Charges could include an individual count for each C-section performed, Buncich said.
NOTE: He has since been identified as Steve Rajcinoski and criminally charged
Police planned to take the man into custody after prosecutors file charges, Buncich said. Charges could be filed this week, he said.
"He's a very sick individual. He doesn't have a license that we could find to practice (veterinary medicine)," Buncich said. "And the conditions in which he practiced it were filthy conditions."
The man may have been performing C-sections on animals because some of the breeds are known to have trouble delivering puppies, he said.
"He just wanted to make sure he could get the litter," Buncich said.
Police found a bucket full of scalpels, medications and evidence the man discarded carcasses at the rear of a garage where the dogs were found, he said.
Tips led police to garage
Sheriff's police received information a year ago about the property in the 5900 block of West 125th Avenue in Center Township, but an initial investigation didn't pan out, Buncich said.
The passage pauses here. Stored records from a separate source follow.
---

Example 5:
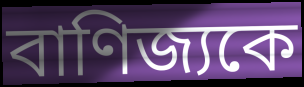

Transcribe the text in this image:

বাণিজ্যকে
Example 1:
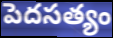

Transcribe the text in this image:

పెదసత్యం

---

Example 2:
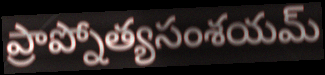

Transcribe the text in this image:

ప్రాప్నోత్యసంశయమ్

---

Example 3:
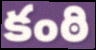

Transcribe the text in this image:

కంఠి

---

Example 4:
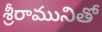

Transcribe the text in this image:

శ్రీరామునితో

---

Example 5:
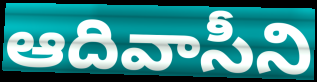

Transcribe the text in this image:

ఆదివాసీని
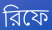
রিফে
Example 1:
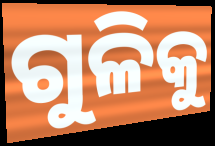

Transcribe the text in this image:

ଗୁଳିକୁ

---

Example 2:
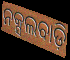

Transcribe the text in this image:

ନକ୍ସଲବାଡ଼ି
Police returned to the property after receiving another tip several weeks ago about a person possibly hoarding animals at the property, he said. In addition to 68 dogs, including 50 puppies, police seized three goats and a miniature horse, police said. Peacocks and chickens also were found.
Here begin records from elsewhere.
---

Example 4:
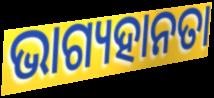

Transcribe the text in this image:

ଭାଗ୍ୟହାନତା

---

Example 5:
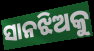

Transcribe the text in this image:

ସାନଝିଅକୁ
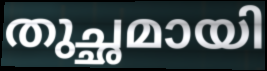
തുച്ഛമായി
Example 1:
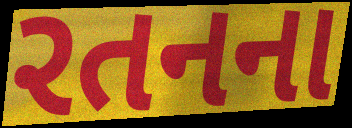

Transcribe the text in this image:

રતનના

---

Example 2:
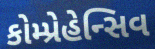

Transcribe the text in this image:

કોમ્પ્રેહેન્સિવ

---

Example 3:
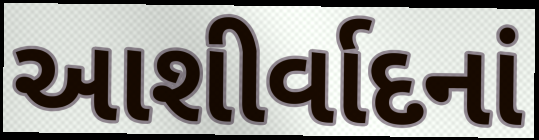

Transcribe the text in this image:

આશીર્વાદનાં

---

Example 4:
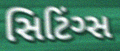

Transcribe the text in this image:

સિટિંગ્સ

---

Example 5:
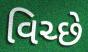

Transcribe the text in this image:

વિચ્છે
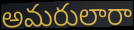
అమరులారా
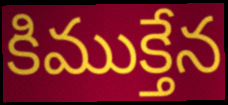
కిముక్తేన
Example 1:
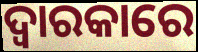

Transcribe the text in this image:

ଦ୍ବାରକାରେ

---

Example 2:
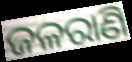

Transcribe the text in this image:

ଜଳରାଣି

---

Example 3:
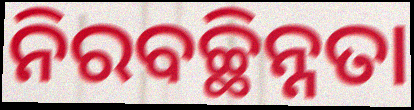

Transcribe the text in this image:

ନିରବଚ୍ଛିନ୍ନତା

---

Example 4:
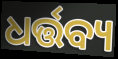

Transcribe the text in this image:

ଧର୍ତ୍ତବ୍ୟ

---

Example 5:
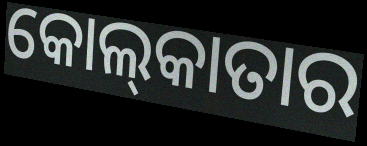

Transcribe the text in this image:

The smell in the garage where the animals were kept was overwhelming, Buncich said. The animals were housed in cages, and there was little light and poor ventilation in the garage, he said.
"It was a very terrible situation," Buncich said.
Police spent more than seven hours at the property. A couple of dogs required immediate medical care, and the rest were taken to the Lake County Sheriff's Animal Adoption & Control Center in Crown Point, he said.
The goats and horse were placed with a farmer, Buncich said. The Sheriff's Department is working with the Indiana Department of Veterinary Medicine, and several local police departments helped transport all of the dogs to the shelter.
Police are investigating who was buying puppies from the man, but there was no indication so far that anyone other than the man would face charges, Buncich said.
Donations pour in
The Sheriff's Department has been contacted by several rescue organizations and individuals wanting to foster the dogs, he said.
In the shelter's lobby Thursday, donations piled up. Inside, shelter workers busily attended to the dogs.
The no-kill shelter's population has increased to more than 100. That is the most dogs ever housed there at one time, Buncich said.
By comparison, there were about 30 dogs at the shelter in late January, which marked a low point because the facility had been forced to close in December to rid the animals of a respiratory ailment. The shelter has since been given a clean bill of health by a veterinarian at the University of Wisconsin.
Supplies needed include dry or canned unopened dog food; bleach and detergents; blankets; towels, clean rags or washcloths and dog food bowls.
Shelter hours are 10 a.m. to 4 p.m. Mondays, Tuesdays, Wednesdays, Fridays and Saturdays and 10 a.m. to 6 p.m. Thursdays. The facility is closed all day Sunday. The shelter is at 3011 W. 93rd Ave. in Crown Point.